Car owners in Europe are paying about 400 euros ($460) a year more than they expected for fuel because of a record gap between what vehicles actually burn on the road compared with manufacturers’ data, according to a study from the International Council on Clean Transportation.
Carbon dioxide emissions on the road are 42 percent higher on average than the official figures from carmakers, the organization, which helped uncover Volkswagen AG’s cheating on diesel emissions, said in a summary of the report released Monday.
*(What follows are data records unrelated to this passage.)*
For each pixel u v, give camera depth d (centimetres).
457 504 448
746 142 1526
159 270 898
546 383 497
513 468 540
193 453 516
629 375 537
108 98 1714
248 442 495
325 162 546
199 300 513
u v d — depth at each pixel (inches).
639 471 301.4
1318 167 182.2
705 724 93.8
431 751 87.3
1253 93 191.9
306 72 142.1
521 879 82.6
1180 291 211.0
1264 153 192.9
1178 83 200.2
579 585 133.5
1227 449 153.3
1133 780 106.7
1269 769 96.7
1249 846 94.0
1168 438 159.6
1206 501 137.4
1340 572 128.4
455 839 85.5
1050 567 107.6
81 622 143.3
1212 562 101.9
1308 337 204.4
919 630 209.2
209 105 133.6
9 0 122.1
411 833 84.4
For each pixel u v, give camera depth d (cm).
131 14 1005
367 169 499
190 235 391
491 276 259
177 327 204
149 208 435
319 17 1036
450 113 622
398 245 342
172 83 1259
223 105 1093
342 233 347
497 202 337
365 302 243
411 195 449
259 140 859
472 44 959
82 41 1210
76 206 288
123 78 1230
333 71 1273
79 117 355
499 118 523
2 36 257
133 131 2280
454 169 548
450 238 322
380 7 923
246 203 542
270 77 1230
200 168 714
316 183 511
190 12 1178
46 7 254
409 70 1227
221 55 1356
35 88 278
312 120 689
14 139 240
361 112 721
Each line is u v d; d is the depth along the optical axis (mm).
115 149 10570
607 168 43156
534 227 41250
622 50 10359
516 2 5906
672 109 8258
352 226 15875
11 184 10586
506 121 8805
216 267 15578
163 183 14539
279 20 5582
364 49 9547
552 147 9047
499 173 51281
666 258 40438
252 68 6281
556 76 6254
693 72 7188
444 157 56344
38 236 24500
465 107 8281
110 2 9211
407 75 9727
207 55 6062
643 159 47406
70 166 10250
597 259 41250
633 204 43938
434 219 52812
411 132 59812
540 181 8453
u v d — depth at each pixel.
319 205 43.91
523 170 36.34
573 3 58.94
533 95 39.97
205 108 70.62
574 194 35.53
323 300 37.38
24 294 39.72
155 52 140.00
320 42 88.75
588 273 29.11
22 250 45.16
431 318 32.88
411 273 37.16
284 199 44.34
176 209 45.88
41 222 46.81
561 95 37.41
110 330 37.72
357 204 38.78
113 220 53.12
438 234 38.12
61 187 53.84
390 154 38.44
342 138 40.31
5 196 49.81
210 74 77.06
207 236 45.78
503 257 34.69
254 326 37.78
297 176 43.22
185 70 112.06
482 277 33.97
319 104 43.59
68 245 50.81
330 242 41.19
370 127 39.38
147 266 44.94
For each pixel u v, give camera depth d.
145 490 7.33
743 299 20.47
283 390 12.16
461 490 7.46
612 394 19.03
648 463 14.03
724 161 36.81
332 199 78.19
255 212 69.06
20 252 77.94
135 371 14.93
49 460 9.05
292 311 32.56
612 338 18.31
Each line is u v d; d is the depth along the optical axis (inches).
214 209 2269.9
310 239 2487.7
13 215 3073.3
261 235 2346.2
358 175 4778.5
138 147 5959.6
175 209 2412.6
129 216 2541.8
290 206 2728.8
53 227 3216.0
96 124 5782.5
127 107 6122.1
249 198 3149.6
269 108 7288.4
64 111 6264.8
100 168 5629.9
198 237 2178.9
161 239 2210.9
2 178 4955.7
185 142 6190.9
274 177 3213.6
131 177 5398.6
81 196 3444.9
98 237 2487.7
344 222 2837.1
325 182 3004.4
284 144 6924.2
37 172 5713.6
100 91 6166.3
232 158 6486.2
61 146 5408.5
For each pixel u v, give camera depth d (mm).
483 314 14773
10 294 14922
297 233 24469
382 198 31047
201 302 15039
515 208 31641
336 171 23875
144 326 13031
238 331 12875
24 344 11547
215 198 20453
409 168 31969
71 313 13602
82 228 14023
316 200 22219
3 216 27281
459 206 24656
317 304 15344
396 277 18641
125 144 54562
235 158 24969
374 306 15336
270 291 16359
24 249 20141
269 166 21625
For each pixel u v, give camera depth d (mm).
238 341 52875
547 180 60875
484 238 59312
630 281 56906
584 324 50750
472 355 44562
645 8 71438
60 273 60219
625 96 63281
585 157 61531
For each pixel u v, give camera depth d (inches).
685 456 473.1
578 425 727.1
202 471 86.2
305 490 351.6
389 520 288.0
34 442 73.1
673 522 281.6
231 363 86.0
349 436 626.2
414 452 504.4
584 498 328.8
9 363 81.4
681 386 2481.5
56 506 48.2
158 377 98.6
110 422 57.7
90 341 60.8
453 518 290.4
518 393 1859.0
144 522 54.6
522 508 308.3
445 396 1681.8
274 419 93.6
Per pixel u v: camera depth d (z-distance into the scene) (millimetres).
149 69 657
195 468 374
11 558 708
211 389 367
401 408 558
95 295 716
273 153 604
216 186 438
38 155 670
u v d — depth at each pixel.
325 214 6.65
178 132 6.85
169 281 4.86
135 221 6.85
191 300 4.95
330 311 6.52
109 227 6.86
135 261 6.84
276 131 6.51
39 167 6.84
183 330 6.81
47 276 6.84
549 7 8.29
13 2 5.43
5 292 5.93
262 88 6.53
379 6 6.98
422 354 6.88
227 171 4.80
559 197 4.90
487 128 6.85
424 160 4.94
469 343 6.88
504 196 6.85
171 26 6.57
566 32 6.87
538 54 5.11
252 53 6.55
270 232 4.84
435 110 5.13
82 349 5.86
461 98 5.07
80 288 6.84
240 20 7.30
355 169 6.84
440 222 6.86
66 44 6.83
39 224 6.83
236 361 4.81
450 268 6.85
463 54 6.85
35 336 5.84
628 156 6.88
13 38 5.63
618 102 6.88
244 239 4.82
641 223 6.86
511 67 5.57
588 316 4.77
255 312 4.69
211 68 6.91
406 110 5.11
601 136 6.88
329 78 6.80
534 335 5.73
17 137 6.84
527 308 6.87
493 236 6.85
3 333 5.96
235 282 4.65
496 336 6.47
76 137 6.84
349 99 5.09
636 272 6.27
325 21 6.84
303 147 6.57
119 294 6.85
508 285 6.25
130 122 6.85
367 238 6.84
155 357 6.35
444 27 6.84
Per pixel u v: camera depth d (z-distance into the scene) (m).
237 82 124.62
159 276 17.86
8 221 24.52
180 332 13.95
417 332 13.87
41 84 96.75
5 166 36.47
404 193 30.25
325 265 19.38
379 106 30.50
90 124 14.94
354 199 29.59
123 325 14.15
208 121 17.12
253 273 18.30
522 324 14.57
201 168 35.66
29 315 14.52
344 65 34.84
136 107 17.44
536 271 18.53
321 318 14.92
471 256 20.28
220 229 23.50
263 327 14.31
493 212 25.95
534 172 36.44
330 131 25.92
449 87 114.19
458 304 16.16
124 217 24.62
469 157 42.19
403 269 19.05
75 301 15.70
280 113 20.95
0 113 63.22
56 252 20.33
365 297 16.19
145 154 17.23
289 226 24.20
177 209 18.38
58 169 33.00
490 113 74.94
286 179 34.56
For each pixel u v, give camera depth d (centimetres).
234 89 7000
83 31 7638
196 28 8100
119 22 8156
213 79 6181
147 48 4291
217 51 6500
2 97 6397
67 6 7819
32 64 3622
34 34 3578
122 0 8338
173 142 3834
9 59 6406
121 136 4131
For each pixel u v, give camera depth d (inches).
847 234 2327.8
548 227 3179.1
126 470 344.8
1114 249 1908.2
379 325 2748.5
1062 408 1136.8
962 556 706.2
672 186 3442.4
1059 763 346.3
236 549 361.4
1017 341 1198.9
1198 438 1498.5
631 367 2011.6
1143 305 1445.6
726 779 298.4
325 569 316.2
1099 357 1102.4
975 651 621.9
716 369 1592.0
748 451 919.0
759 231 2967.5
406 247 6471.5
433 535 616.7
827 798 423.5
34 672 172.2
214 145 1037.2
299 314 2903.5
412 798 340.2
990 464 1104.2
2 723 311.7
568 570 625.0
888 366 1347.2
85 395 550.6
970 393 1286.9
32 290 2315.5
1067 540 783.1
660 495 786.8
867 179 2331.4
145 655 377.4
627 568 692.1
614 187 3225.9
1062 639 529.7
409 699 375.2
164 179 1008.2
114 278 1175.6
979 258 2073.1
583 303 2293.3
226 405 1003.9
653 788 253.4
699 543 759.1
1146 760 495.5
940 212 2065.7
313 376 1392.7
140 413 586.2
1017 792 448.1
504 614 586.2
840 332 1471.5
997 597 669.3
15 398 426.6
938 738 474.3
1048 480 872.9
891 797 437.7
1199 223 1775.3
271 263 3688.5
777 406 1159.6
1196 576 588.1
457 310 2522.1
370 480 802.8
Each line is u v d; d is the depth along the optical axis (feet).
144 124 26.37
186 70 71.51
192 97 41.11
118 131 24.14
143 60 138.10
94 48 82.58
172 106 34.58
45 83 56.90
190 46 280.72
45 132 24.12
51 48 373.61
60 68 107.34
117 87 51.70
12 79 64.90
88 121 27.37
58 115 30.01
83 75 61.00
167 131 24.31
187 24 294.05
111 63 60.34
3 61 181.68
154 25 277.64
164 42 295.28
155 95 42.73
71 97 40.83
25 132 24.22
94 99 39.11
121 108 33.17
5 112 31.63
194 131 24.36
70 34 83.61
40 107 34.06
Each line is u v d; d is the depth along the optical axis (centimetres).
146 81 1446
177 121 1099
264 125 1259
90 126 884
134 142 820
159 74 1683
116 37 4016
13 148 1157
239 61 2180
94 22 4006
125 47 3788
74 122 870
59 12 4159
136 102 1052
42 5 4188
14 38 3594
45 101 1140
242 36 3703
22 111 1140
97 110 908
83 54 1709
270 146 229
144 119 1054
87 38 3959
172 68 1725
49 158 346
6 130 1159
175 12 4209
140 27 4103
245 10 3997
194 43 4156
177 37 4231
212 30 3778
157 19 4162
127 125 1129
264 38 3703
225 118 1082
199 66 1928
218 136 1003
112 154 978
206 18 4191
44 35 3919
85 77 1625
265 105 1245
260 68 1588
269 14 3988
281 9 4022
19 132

The difference was just 9 percent in 2001, which means most claims of efficiency improvements only showed up in lab tests, according to the ICCT.
“The gap between sales-brochure figures and the real world has reached another all-time high,” said Uwe Tietge, lead author of the study, which analyzed data from 1.1 million vehicles in eight European countries.
While emissions gaps exist in the U.S., Japan, and China, Europe has the biggest discrepancy between official data and road results because of loose regulations and limited enforcement, according to the ICCT. The European Commission, the executive arm of the European Union, is due to announce a proposal to address vehicle pollution later this week.
Scrutiny on vehicle emissions has intensified since Volkswagen’s cheating scandal erupted more than two years ago. The crisis has sapped demand for diesel models and prompted automakers to step up investment in electric vehicles. The so-called Worldwide Harmonized Light Vehicles Test Procedure is in the process of being rolled out in Europe and should bring official figures closer to real-world emissions.
“But even the new test procedure contains new loopholes that could permit the performance gap to increase again in the future,” Peter Mock, the ICCT’s managing director, said in the statement.